Crecer. Desde pequeños estamos ansiosos por crecer, aprender cosas nuevas, conocer gente, educarnos, salir al mundo, formar una familia, y demás.
Desde jóvenes estamos apurados a que llegue la siguiente etapa de la vida, como una odisea quijotesca, casi utópica, en la estamos siempre buscando ese “algo más”, que, al mejor estilo Emma Bovary, nos lleve a la verdadera y única definición de ‘felicidad’.
Lo cierto es que nos pasamos la totalidad de nuestra vida intentando ser distintos a lo que somos, o lo que éramos, ser más ‘educados’, más ricos, más flacos, más jóvenes, más sociables, tener más títulos, más propiedades, más seguidores en las redes sociales, más, más, y más.
Aprendemos a desarrollar un autocontrol sobre lo que decimos, hacemos y sentimos, digno de un robot del futuro. Al punto tal que, con mala suerte, en algún momento implosiona en forma de ataques al corazón o derrames cerebrales.
Y no entro siquiera en la lista larga de emociones reprimidas o negadas, de las cuales somos expertos. Por el ‘qué dirán’, el ‘no se debe’, el ‘no queda bien’, o el ‘mejor no me meto’. La vida nos va dando cachetadas en este experimento que se llama crecer y madurar, y acabamos siendo, luciendo y sintiendo lo mismo, como cortados con el molde perfecto: antipáticos, apáticos y automatizados. El molde socio-económico-político-religioso del mundo de los adultos.
Pero si tienes la fortuna de levantarte una mañana y experimentar una epifanía, como me paso a mí, finalmente te despiertas de la pesadilla en la que estabas envuelta, y te das cuenta de que no hiciste otra cosa más que perderte. Perder el tiempo. Y si hay una sola cosa en esta vida que es irrecuperable, eso es el tiempo que tenemos sobre esta tierra.
Me olvidé de lo más básico; de disfrutar, de ser yo misma, de no temer el que dirán, o que me puse, o si el rojo está de moda o no, y dejar de estar tan preocupada por ser popular, o darme cuenta de que algunas de mis amistades son ‘diferentes’ y solo las aprecio porque es divertido y la paso bien con ellas.

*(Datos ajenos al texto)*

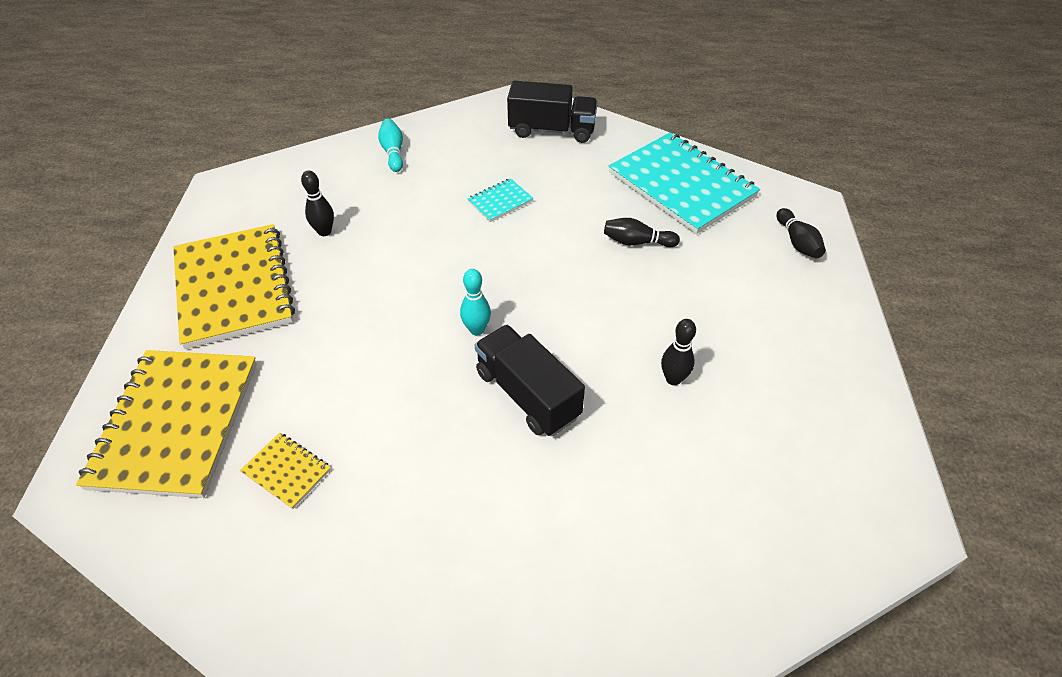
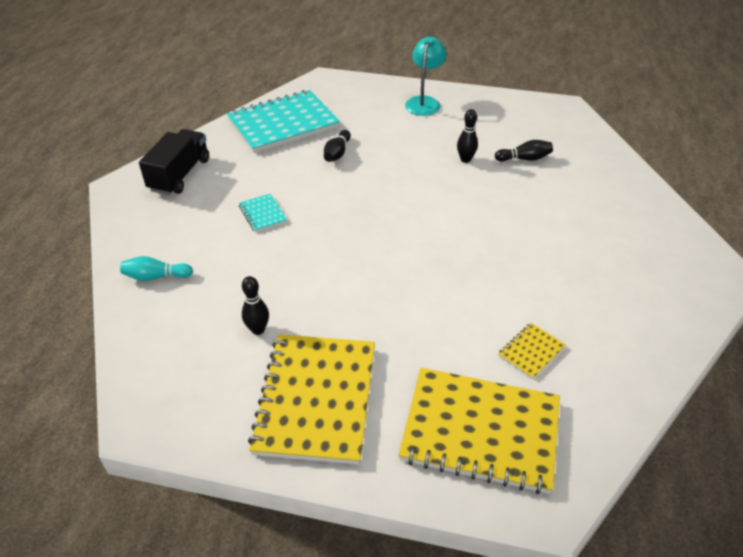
camera: 80 degrees left, 5 degrees down
(234, 287) = (316, 399): yellow notebook -> yellow notebook turned 75 degrees counterclockwise
(477, 329) = (406, 240): turquoise bowling pin -> none
(527, 395) = (471, 222): black truck -> none
(797, 242) = (359, 91): black bowling pin -> black bowling pin (524, 159)
(808, 316) = (424, 102): none -> turquoise lamp

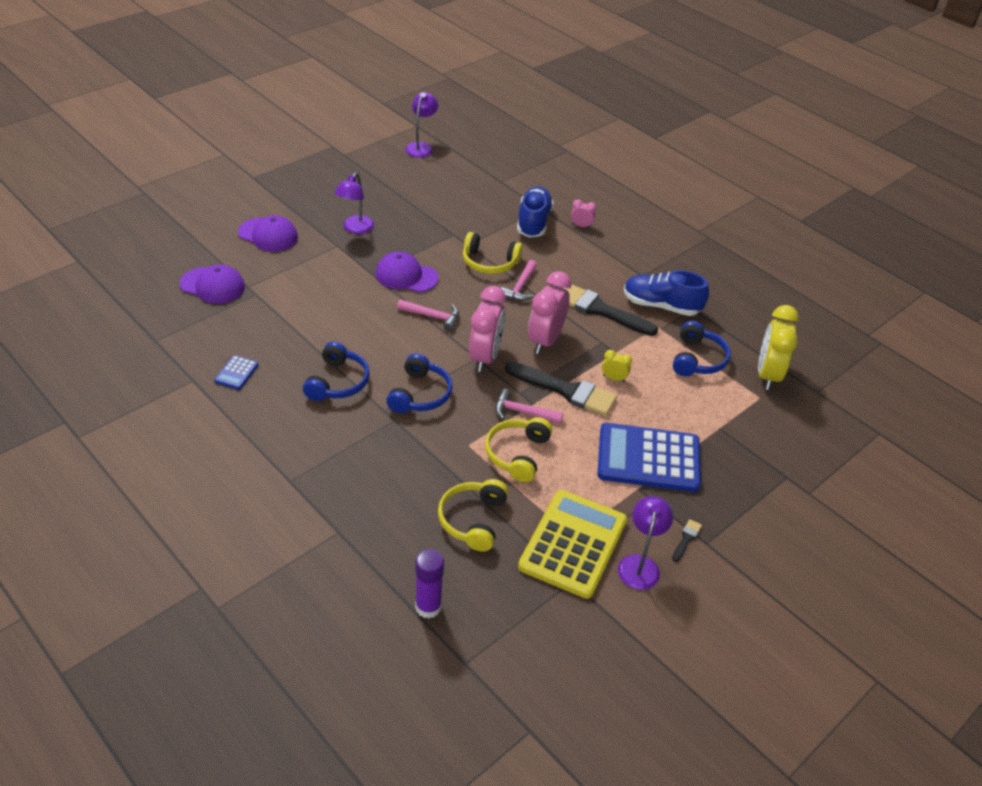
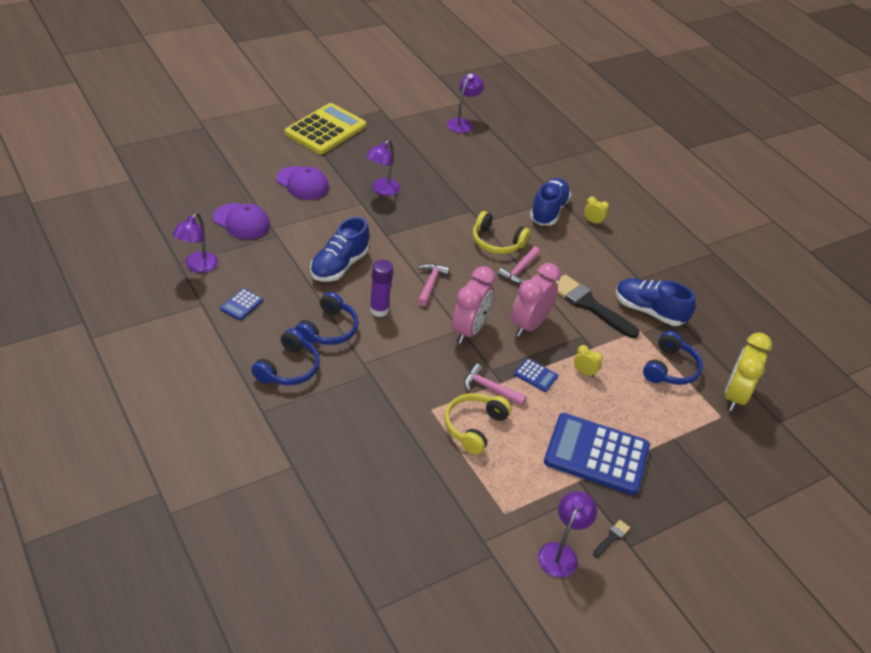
camera: 10 degrees right, 0 degrees up
(177, 341) = (197, 266): none -> purple lamp
(331, 314) = (339, 266): none -> blue shoe
(406, 276) = (416, 242): purple cap -> none
(420, 394) = (399, 354): blue headphones -> blue headphones (288, 368)
(428, 607) = (354, 551): purple glue stick -> purple glue stick (379, 310)
(432, 316) = (430, 284): pink hammer -> pink hammer turned 105 degrees counterclockwise
(473, 520) = (416, 480): yellow headphones -> none
(566, 390) = (535, 375): black brush -> blue calculator
(573, 544) = (503, 521): yellow calculator -> yellow calculator (325, 130)
(581, 226) = (593, 222): pink clock -> yellow clock

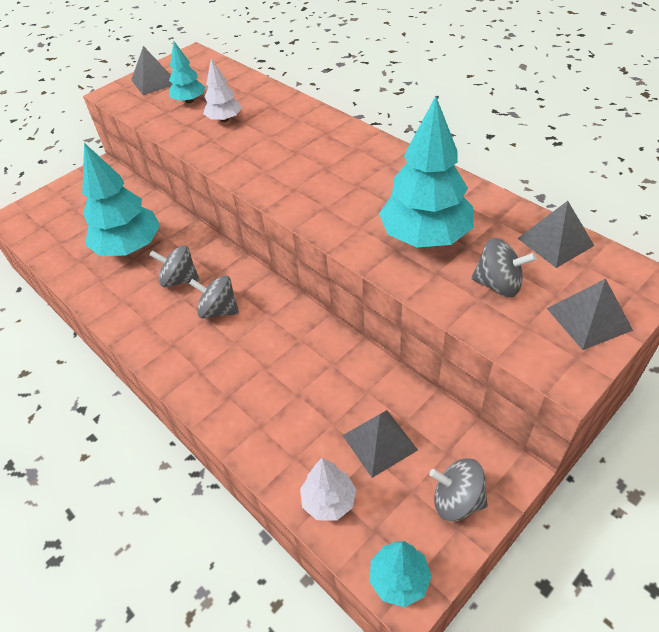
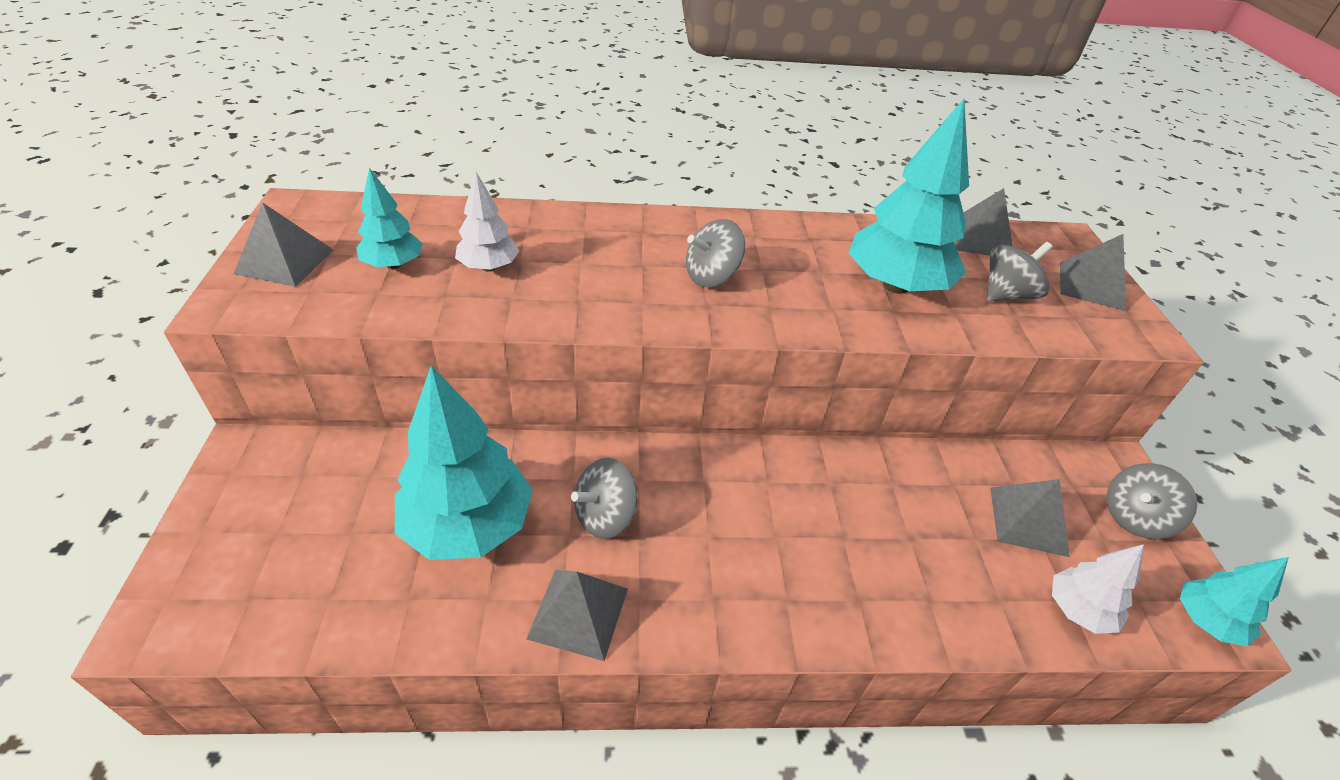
camera: 55 degrees left, 5 degrees down
(119, 309) = (578, 613): none -> grey pyramid
(218, 310) = (706, 516): grey spinning top -> grey spinning top (712, 277)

Cuando crecemos nos olvidamos de soñar, de anhelar ser astronautas, policías o verduleros, bailarines o mamás, de tener compinches en la cuadra por que comparten el tiempo y no hay peleas ni rivalidades ni competencias. No hay una carrera endemoniada para ser el mejor o la más rápida, la más alta o la más flaca o tener más plata, más títulos, o el auto con el motor más grande.
Con los días contados para vivir plenamente lo que me quede, llego a la conclusión que extraño a la niña que fui, la que podía decir lo que sentía sin tapujos, miedos o vergüenzas; que hacia lo que tenia que hacer (estudiar), y que el resto del día era para jugar.
Y me pregunto, ¿en qué momento dejé de disfrutar, soñar, amar y sonreír como ella?